→ **Work instruction**
For the word "країни", return each line of the data in which it occurs.

→ **Entries supplied**
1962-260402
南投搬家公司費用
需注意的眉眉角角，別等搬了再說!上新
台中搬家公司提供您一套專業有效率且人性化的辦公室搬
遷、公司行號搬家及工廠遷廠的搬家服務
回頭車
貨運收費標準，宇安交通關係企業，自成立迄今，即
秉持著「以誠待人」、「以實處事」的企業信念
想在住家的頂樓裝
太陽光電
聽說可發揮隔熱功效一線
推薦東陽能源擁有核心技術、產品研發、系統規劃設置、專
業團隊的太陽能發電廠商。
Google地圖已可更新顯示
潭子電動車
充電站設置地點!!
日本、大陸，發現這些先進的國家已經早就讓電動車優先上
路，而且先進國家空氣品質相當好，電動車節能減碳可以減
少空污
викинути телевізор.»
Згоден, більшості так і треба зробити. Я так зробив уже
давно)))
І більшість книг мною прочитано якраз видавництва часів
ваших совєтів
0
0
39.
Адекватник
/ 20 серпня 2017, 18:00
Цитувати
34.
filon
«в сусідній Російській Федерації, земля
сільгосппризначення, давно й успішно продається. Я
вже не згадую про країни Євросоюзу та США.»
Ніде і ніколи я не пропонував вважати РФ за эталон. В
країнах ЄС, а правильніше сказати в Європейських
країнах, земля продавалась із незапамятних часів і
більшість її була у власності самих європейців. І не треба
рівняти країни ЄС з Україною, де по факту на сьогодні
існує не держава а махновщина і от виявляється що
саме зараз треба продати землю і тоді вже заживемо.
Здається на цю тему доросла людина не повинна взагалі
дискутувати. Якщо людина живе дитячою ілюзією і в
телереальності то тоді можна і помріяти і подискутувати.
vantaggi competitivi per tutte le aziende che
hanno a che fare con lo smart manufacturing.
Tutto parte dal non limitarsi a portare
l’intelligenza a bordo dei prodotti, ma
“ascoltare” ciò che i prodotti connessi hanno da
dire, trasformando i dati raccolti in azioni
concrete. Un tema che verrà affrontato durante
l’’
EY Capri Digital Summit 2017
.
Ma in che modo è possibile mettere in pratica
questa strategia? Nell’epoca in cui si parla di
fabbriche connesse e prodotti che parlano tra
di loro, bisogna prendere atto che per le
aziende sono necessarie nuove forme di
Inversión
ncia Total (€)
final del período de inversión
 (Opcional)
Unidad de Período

→ **Result**
вже не згадую про країни Євросоюзу та США.»
рівняти країни ЄС з Україною, де по факту на сьогодні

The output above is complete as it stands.